IT Brief UK - Technology news for CIOs & IT decision-makers
Story image
DNSSEC is becoming the key to a more User-Friendly Future
Tue, 14th Feb 2023
FYI, this story is more than a year old

Over the next few years, internet connectivity is likely to change, and the outcome will lead to two divergent futures. The first possibility is that it will be monopolised by a handful of providers, and costs for users will skyrocket. The second is that it will evolve into a vibrant ecosystem that is better positioned to encourage innovation. 

When it does diverge, the second of these scenarios will offer a positive outcome for consumers and enterprises, but ensuring that happens means improving security so that all users can connect to each other safely. An important key to making this happen lies in the Domain Name System (DNS) technology that is the underlying foundation for all online activity and, specifically, modern DNS Security Extensions (DNSSEC).      

There are reasons why the internet landscape is changing, but it’s important to understand that former challenges associated with DNSSEC are being resolved, making this technology vital for the future.

Looking ahead at Internet Connectivity

As more and more of our lives have been digitalised, the internet and how it is run has changed.

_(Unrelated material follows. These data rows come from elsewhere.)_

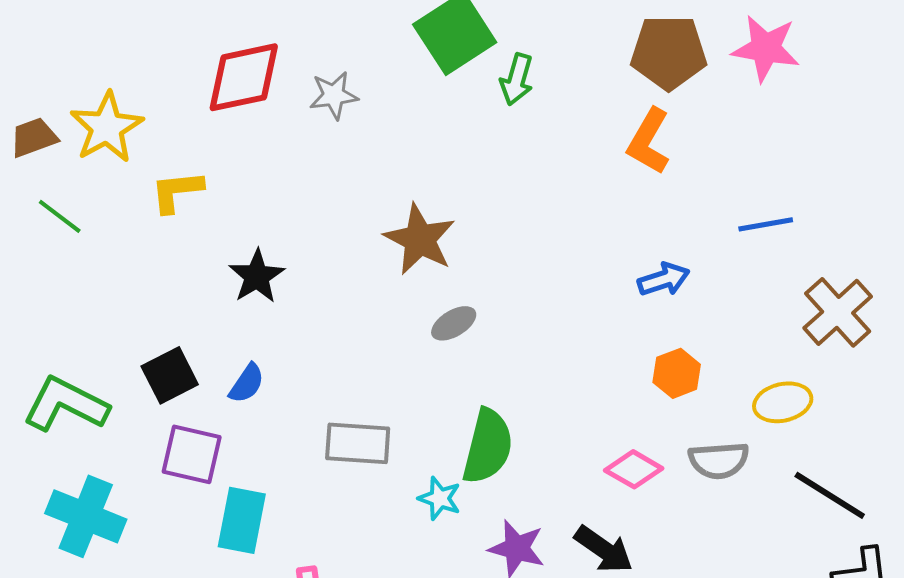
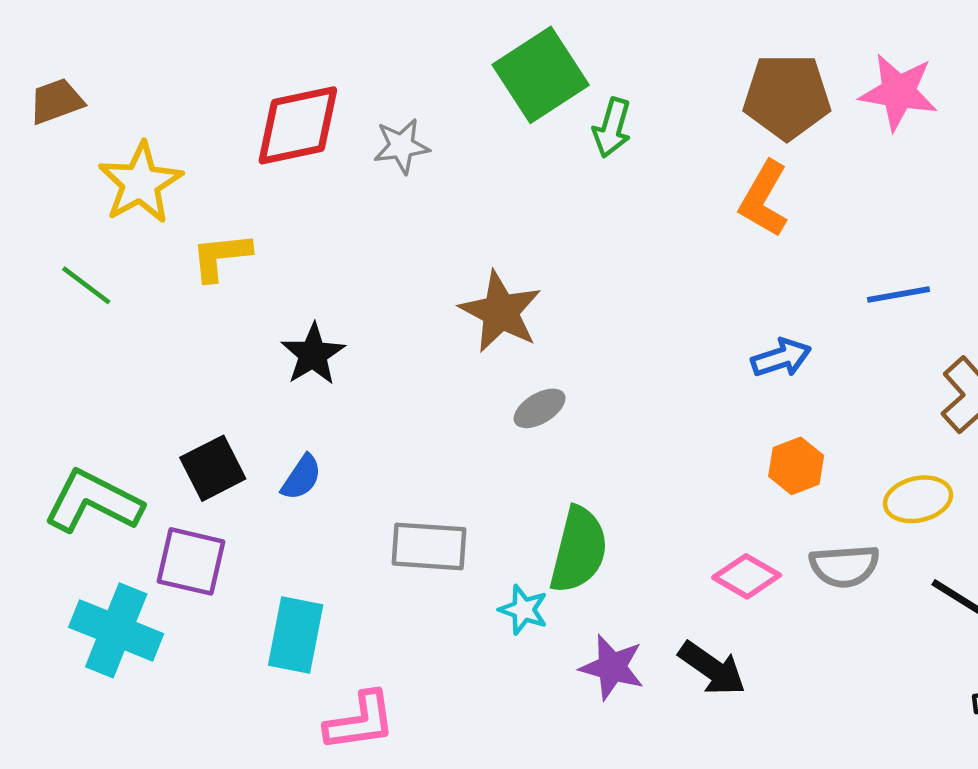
brown trapezoid: (34, 137) -> (56, 101), moved
purple square: (192, 454) -> (191, 561), moved

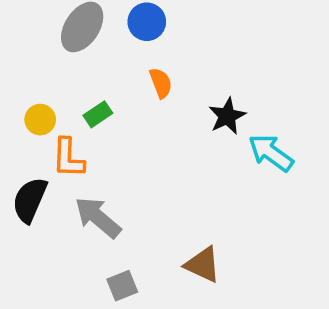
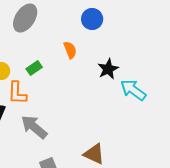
blue circle: (147, 22) -> (92, 19), moved

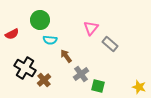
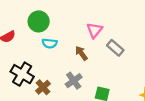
brown arrow: (66, 56) -> (81, 53), moved
gray cross: (81, 74) -> (74, 81), moved

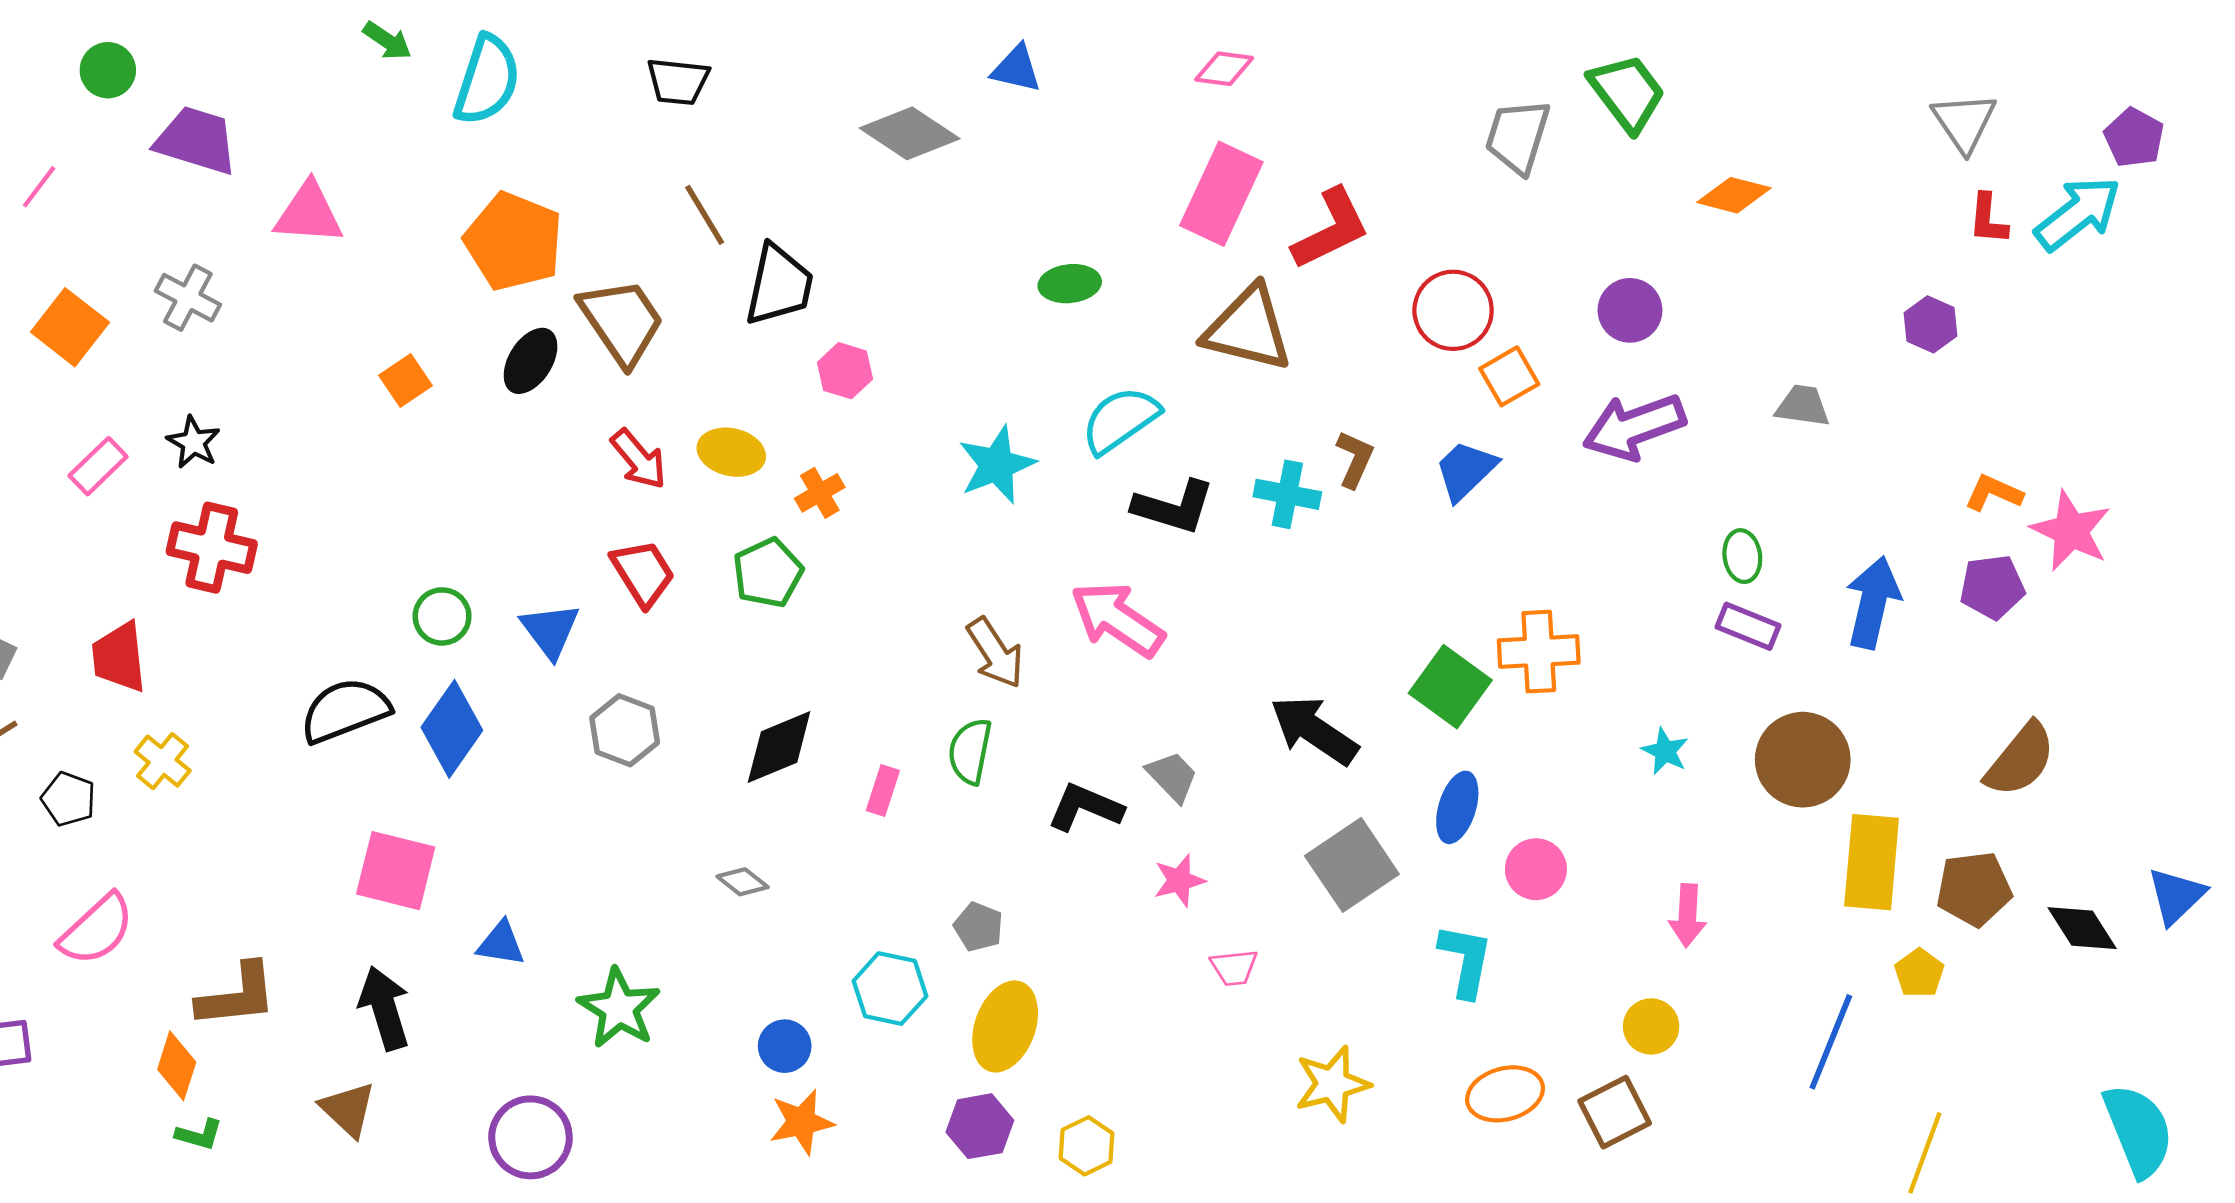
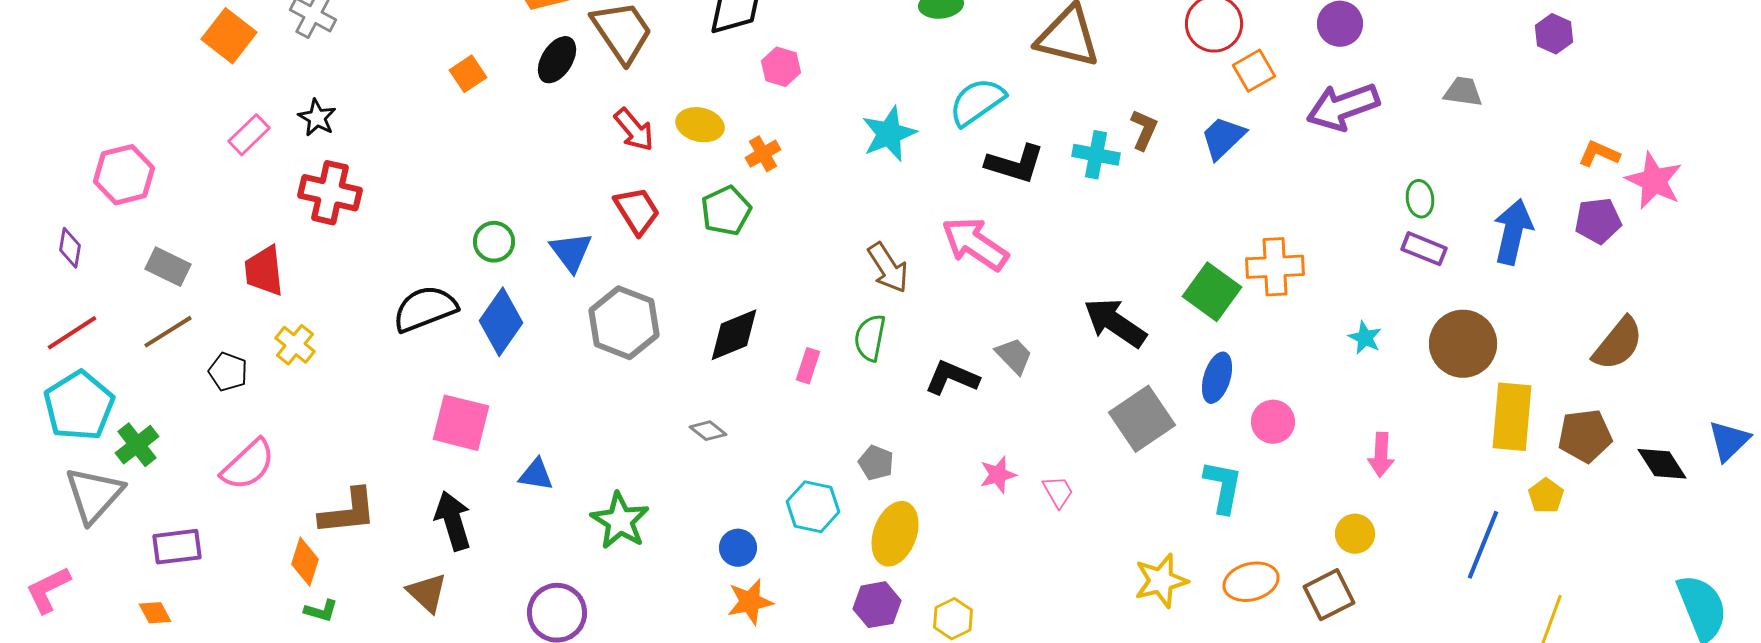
gray hexagon: (625, 730) -> (624, 323), size x1.4
pink star: (1179, 880) -> (998, 475), moved
pink trapezoid: (1234, 967) -> (1058, 492), turned -114
yellow star: (1332, 1084) -> (1161, 581), moved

Where once there was a wide choice of internet service providers and content delivery networks, now there are just a few managing a substantial portion of online connectivity. While users have benefited from the simplicity of setting up a secure, encrypted connection with a known entity, which itself can establish secure connections with other large organisations, the dominance of these companies has come with higher costs. Without healthy competition, the market is at the mercy of whatever pricing a provider sets and innovation has stagnated. More companies employing more creative brains results in fresh ideas, and this is much more likely if the ecosystem is not dominated by a few large players. What we should want instead are vibrant organisations, open-source projects and non-profits that can develop a stream of new and exciting technologies.      

The role of DNSSEC      

DNS underpins the internet enabling the connection of IT infrastructure, applications, and online services, but because of this, it is frequently attacked by bad actors. It is also a traditional technology that was not created with security in mind. Unfortunately, DNS requests can be intercepted, and the sender is unable to verify whether the IP addresses and other information that they receive are legitimate or if they will divert them to a malicious site. This vulnerability has meant that applications can disappear from the internet, and domain names can be hijacked to launch phishing attacks.       

This weakness has led to the development of DNSSEC. It works by using cryptographically signed DNS records to give the initial sender of the DNS query the reassurance that the returned IP address did, in fact, come from the intended target. While it is valuable, adoption has been slow for a variety of reasons.     

Breaking Down Barriers to DNSSEC Adoption

Organisations rely on DNS to dynamically steer traffic, allowing for fluctuations in infrastructure uptime so that users can be sent to the servers best equipped to manage more traffic. The most common form of DNSSEC is offline signing, which is unfortunate because it completes the cryptographic signing process before a DNS request comes in, making it incompatible with modern forms of traffic steering, which demand context-driven real-time DNS responses. In addition, DNSSEC has in the past been unable to reconcile advanced, non-standardised DNS technology from multiple vendors. These deficiencies have compelled providers to select either DNSSEC or traffic steering across multiple DNS providers — and many have ultimately prioritised functionality and flexibility over DNSSEC. 

As and when the internet becomes more diverse, we can expect entities to field DNS traffic that we shouldn’t automatically trust. The good news, however, is that many of the common barriers to DNSSEC are now easier to manage. Modern DNSSEC providers have devised methods to sign DNS responses “on the fly” to fully support real-time traffic steering. Providers are also embracing an emerging ‘multi-signer DNSSEC’ open standard from the Internet Engineering Task Force that can support multiple DNS providers without compromising DNSSEC. The great benefit of this is that it allows a wider range of companies to play a fundamental role in internet connectivity without sacrificing security. 

DNSSEC opens the door to many innovative technologies if companies are committed to embracing its role in security. By utilising DNSSEC, firms will be able to rely on an Internet that runs both safely and dynamically without having to choose one or the other. This is the kind of healthy Internet environment we should be aiming for.